CHILDRENS PROBLEMS: COELIAC DISEASE

Coeliac disease is characterized by weight loss, undigested greasy stools and any disorders showing deficiency such as stunted growth, poor learning ability and recurrent infections. Diagnosis of this condition is, however, only made through very specific blood tests and biopsy of part of the small intestine called the jejunum. This process requires the patient to swallow a metal capsule on the end of a wire and when the capsule is in the right part of the small intestine, as defined by X-ray, the capsule is opened, grabs part of the mucosal lining, is closed and withdrawn with the biopsy sample. It is not a particularly unpleasant test, other than you have to sit there with a wire hanging from your mouth and the discomfort of the instrument hanging down your throat. It may take several hours for the capsule to reach the jejunum but usually this occurs within one or two.

The condition is caused by a sensitivity to one of the proteins in gluten called gliadin. This protein, found predominantly in wheat but also in rye, oats, corn (maize), buckwheat, rice and millet, causes a type of inflammation in specific individuals that makes the small intestine swell and become incapable of proper absorption.
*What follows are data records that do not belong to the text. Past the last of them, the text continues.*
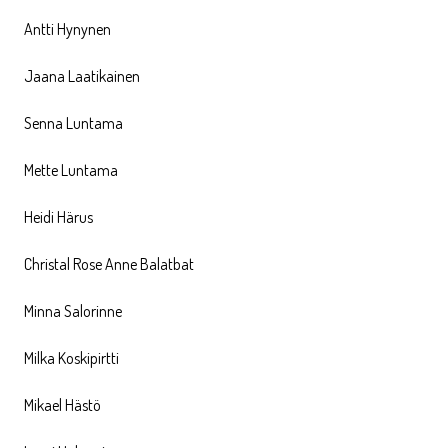
Antti Hynynen
Jaana Laatikainen
Senna Luntama
Mette Luntama
Heidi Härus
Christal Rose Anne Balatbat
Minna Salorinne
Milka Koskipirtti
Mikael Hästö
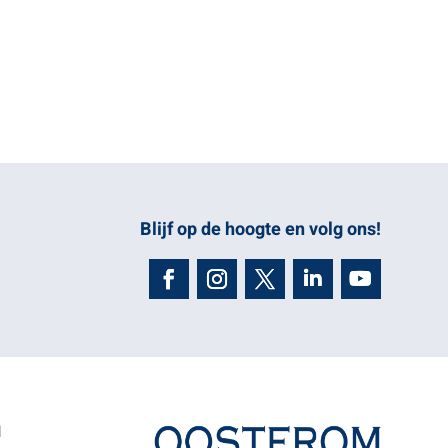
Blijf op de hoogte en volg ons!
N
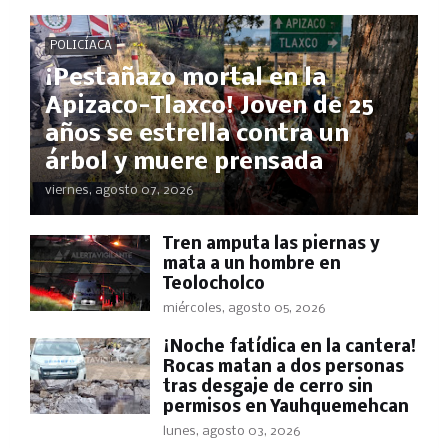
POLICÍACA
¡Pestañazo mortal en la
Apizaco-Tlaxco! Joven de 25
años se estrella contra un
árbol y muere prensada
viernes, agosto 07, 2026
Tren amputa las piernas y
mata a un hombre en
Teolocholco
miércoles, agosto 05, 2026
​¡Noche fatídica en la cantera!
Rocas matan a dos personas
tras desgaje de cerro sin
permisos en Yauhquemehcan
lunes, agosto 03, 2026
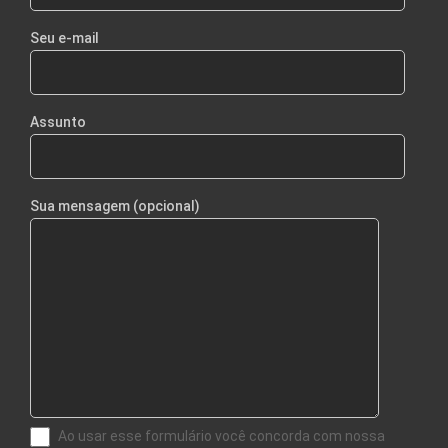
Seu e-mail
Assunto
Sua mensagem (opcional)
Ao usar esse formulário você concorda com nossa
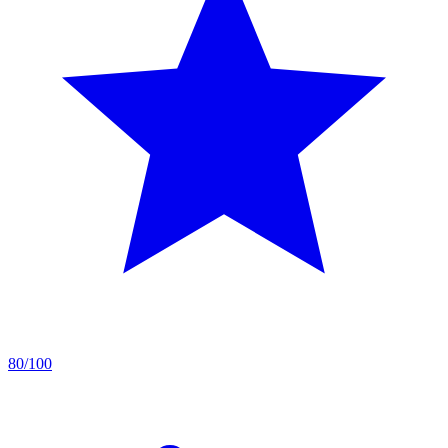
80/100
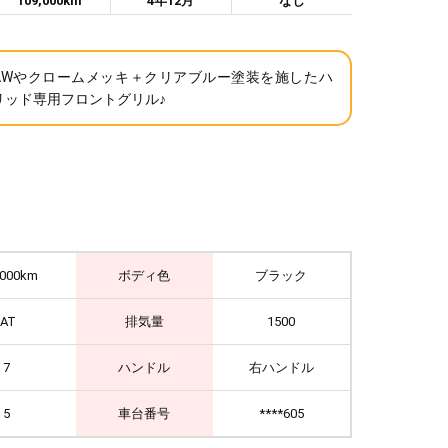
109,000km
4年12月
なし
AWやクロームメッキ＋クリアブルー塗装を施したハ
リッド専用フロントグリル♪
,000km
ボディ色
ブラック
IAT
排気量
1500
7
ハンドル
右ハンドル
5
車台番号
****605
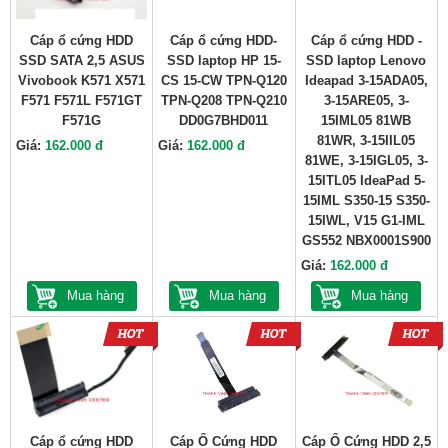
Cáp ổ cứng HDD
Cáp ổ cứng HDD-
Cáp ổ cứng HDD -
SSD SATA 2,5 ASUS
SSD laptop HP 15-
SSD laptop Lenovo
Vivobook K571 X571
CS 15-CW TPN-Q120
Ideapad 3-15ADA05,
F571 F571L F571GT
TPN-Q208 TPN-Q210
3-15ARE05, 3-
F571G
DD0G7BHD011
15IML05 81WB
81WR, 3-15IIL05
Giá:
162.000 đ
Giá:
162.000 đ
81WE, 3-15IGL05, 3-
15ITL05 IdeaPad 5-
15IML S350-15 S350-
15IWL, V15 G1-IML
GS552 NBX0001S900
Giá:
162.000 đ
Mua hàng
Mua hàng
Mua hàng
Cáp ổ cứng HDD
Cáp Ổ Cứng HDD
Cáp Ổ Cứng HDD 2,5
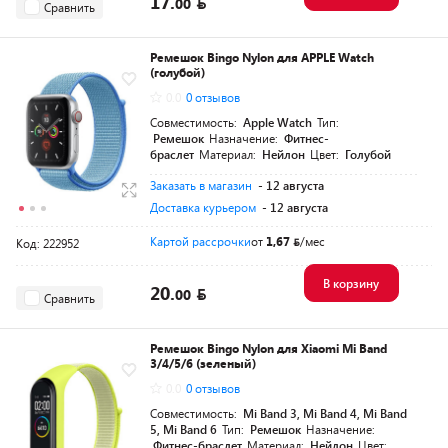
17.
00
Сравнить
Ремешок Bingo Nylon для APPLE Watch
(голубой)
0.0
0 отзывов
Совместимость:
Apple Watch
Тип:
Ремешок
Назначение:
Фитнес-
браслет
Материал:
Нейлон
Цвет:
Голубой
Заказать в магазин
- 12 августа
Доставка курьером
- 12 августа
Картой рассрочки
от
1,67
/мес
Код: 222952
В корзину
20.
00
Сравнить
Ремешок Bingo Nylon для Xiaomi Mi Band
3/4/5/6 (зеленый)
0.0
0 отзывов
Совместимость:
Mi Band 3, Mi Band 4, Mi Band
5, Mi Band 6
Тип:
Ремешок
Назначение:
Фитнес-браслет
Материал:
Нейлон
Цвет:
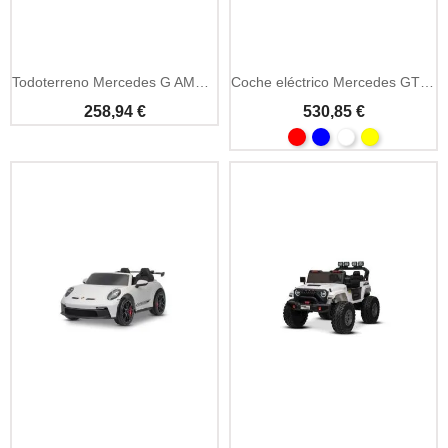
Añadir A La Cesta
Todoterreno Mercedes G AMG 12V con licencia oficial
Coche eléctrico Mercedes GT63 AMG 24V 4x4 biplaza
258,94 €
530,85 €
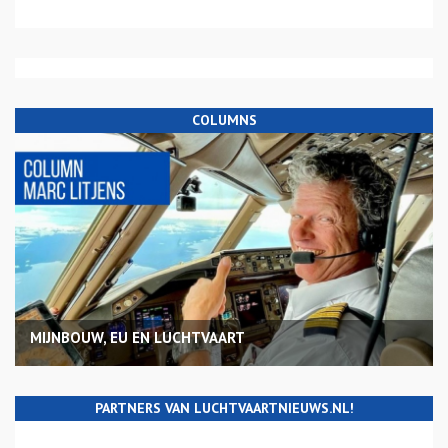
COLUMNS
MIJNBOUW, EU EN LUCHTVAART
PARTNERS VAN LUCHTVAARTNIEUWS.NL!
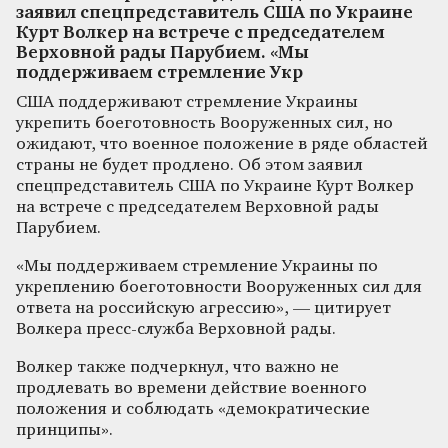
заявил спецпредставитель США по Украине
Курт Волкер на встрече с председателем
Верховной рады Парубием. «Мы
поддерживаем стремление Укр
США поддерживают стремление Украины
укрепить боеготовность Вооруженных сил, но
ожидают, что военное положение в ряде областей
страны не будет продлено. Об этом заявил
спецпредставитель США по Украине Курт Волкер
на встрече с председателем Верховной рады
Парубием.
«Мы поддерживаем стремление Украины по
укреплению боеготовности Вооруженных сил для
ответа на российскую агрессию», — цитирует
Волкера пресс-служба Верховной рады.
Волкер также подчеркнул, что важно не
продлевать во времени действие военного
положения и соблюдать «демократические
принципы».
The condition is most commonly genetic, being passed down family lines. The genetic fault seems to be created by an incorrect defence or immune response affecting the lining of the bowel that comes into contact with gliadin. The need to treat this condition is paramount because there are associated problems with the thyroid, rashes and psychiatric disturbances such as schizophrenia. More disturbingly, there is a higher incidence of diabetes and cancer in untreated coeliac patients.

Coeliac disease can only be diagnosed in a specialist unit but any suspicion must be referred through your GP for investigation.

Once a diagnosis of gluten sensitivity has been established, all gluten-containing foods must be avoided. The list above gives the main foods in question but millet, corn and rice should only be avoided until the problem has settled because their level of gliadin is negligible.

Milk and milk products should be eliminated initially because the condition is often associated with milk intolerance.

Keep a very close eye on pre-prepared foods or on foods eaten out, because many foods such as sauces, ice cream, soups and alcoholic beverages contain gluten products.

Coeliac societies in your area can be found through your GP and they can help with diet programming and finding support groups.

Intravenous nutritional supplementation is of benefit in severe cases and can be utilized initially because the exclusion treatment may take several weeks to prove effective.

High-dose oral antioxidants, particularly beta-carotene, may correct nutritional deficiencies swiftly.

See Food intolerance. Any small intestinal inflammation can lead to poor digestion and the absorption into the bloodstream of large molecules, which in turn lead to an immune response. It is worth having a food allergy/intolerance test performed through blood investigation or by the use of Vega/bioresonance computers.

Herbal treatments and homeopathic remedies should be prescribed by an expert in those fields.

The compound papaine, found in papaya, specifically digests wheat gluten and up to l.OOOmg taken with meals may allow those with mild coeliac disease to tolerate small amounts of gluten.